PROBLEM TO SOLVE: The full listing should be transcribed verbatim.

== RECORDS FOR THIS EXERCISE ==

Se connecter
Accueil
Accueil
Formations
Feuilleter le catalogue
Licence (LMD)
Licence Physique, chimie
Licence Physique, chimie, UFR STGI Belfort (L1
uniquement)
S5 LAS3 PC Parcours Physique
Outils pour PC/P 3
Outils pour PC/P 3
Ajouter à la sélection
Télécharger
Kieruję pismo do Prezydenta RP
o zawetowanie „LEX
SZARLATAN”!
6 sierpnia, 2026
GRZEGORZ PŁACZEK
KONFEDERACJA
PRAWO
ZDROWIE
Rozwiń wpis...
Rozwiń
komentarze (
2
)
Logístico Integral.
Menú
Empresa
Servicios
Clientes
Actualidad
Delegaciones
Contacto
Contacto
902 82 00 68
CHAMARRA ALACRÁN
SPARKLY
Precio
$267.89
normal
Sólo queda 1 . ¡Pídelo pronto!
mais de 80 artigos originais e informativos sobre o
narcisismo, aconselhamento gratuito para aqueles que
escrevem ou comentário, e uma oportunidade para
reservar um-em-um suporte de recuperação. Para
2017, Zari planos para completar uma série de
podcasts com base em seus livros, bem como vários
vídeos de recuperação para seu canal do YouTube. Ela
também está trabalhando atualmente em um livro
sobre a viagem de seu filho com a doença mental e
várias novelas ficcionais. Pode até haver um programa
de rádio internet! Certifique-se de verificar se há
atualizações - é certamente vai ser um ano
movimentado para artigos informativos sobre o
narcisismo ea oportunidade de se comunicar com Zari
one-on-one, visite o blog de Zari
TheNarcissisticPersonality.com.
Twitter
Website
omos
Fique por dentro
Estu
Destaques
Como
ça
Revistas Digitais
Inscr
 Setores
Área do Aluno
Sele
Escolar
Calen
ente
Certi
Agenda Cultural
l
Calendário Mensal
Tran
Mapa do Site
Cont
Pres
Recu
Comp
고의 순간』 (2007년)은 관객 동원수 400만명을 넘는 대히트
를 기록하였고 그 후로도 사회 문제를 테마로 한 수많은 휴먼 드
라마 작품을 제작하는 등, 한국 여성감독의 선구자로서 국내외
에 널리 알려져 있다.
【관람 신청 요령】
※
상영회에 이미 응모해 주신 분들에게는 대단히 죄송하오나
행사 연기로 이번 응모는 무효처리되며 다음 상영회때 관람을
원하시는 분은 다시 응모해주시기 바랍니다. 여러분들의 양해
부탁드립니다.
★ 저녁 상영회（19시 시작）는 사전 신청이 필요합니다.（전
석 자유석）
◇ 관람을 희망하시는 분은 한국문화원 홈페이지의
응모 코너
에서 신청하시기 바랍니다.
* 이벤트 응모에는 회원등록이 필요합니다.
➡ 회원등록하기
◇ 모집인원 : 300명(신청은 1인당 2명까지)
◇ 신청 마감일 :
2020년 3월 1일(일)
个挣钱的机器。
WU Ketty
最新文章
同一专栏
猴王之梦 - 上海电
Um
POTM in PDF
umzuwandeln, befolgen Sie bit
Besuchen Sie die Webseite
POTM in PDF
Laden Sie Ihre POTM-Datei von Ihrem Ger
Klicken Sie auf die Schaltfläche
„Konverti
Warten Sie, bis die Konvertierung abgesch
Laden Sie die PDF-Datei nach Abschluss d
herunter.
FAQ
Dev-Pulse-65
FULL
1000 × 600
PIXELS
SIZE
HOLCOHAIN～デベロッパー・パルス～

===

REPLY TO THE EXERCISE:
Se connecter
Accueil
Accueil
Formations
Feuilleter le catalogue
Licence (LMD)
Licence Physique, chimie
Licence Physique, chimie, UFR STGI Belfort (L1
uniquement)
S5 LAS3 PC Parcours Physique
Outils pour PC/P 3
Outils pour PC/P 3
Ajouter à la sélection
Télécharger
Kieruję pismo do Prezydenta RP
o zawetowanie „LEX
SZARLATAN”!
6 sierpnia, 2026
GRZEGORZ PŁACZEK
KONFEDERACJA
PRAWO
ZDROWIE
Rozwiń wpis...
Rozwiń
komentarze (
2
)
Logístico Integral.
Menú
Empresa
Servicios
Clientes
Actualidad
Delegaciones
Contacto
Contacto
902 82 00 68
CHAMARRA ALACRÁN
SPARKLY
Precio
$267.89
normal
Sólo queda 1 . ¡Pídelo pronto!
mais de 80 artigos originais e informativos sobre o
narcisismo, aconselhamento gratuito para aqueles que
escrevem ou comentário, e uma oportunidade para
reservar um-em-um suporte de recuperação. Para
2017, Zari planos para completar uma série de
podcasts com base em seus livros, bem como vários
vídeos de recuperação para seu canal do YouTube. Ela
também está trabalhando atualmente em um livro
sobre a viagem de seu filho com a doença mental e
várias novelas ficcionais. Pode até haver um programa
de rádio internet! Certifique-se de verificar se há
atualizações - é certamente vai ser um ano
movimentado para artigos informativos sobre o
narcisismo ea oportunidade de se comunicar com Zari
one-on-one, visite o blog de Zari
TheNarcissisticPersonality.com.
Twitter
Website
omos
Fique por dentro
Estu
Destaques
Como
ça
Revistas Digitais
Inscr
 Setores
Área do Aluno
Sele
Escolar
Calen
ente
Certi
Agenda Cultural
l
Calendário Mensal
Tran
Mapa do Site
Cont
Pres
Recu
Comp
고의 순간』 (2007년)은 관객 동원수 400만명을 넘는 대히트
를 기록하였고 그 후로도 사회 문제를 테마로 한 수많은 휴먼 드
라마 작품을 제작하는 등, 한국 여성감독의 선구자로서 국내외
에 널리 알려져 있다.
【관람 신청 요령】
※
상영회에 이미 응모해 주신 분들에게는 대단히 죄송하오나
행사 연기로 이번 응모는 무효처리되며 다음 상영회때 관람을
원하시는 분은 다시 응모해주시기 바랍니다. 여러분들의 양해
부탁드립니다.
★ 저녁 상영회（19시 시작）는 사전 신청이 필요합니다.（전
석 자유석）
◇ 관람을 희망하시는 분은 한국문화원 홈페이지의
응모 코너
에서 신청하시기 바랍니다.
* 이벤트 응모에는 회원등록이 필요합니다.
➡ 회원등록하기
◇ 모집인원 : 300명(신청은 1인당 2명까지)
◇ 신청 마감일 :
2020년 3월 1일(일)
个挣钱的机器。
WU Ketty
最新文章
同一专栏
猴王之梦 - 上海电
Um
POTM in PDF
umzuwandeln, befolgen Sie bit
Besuchen Sie die Webseite
POTM in PDF
Laden Sie Ihre POTM-Datei von Ihrem Ger
Klicken Sie auf die Schaltfläche
„Konverti
Warten Sie, bis die Konvertierung abgesch
Laden Sie die PDF-Datei nach Abschluss d
herunter.
FAQ
Dev-Pulse-65
FULL
1000 × 600
PIXELS
SIZE
HOLCOHAIN～デベロッパー・パルス～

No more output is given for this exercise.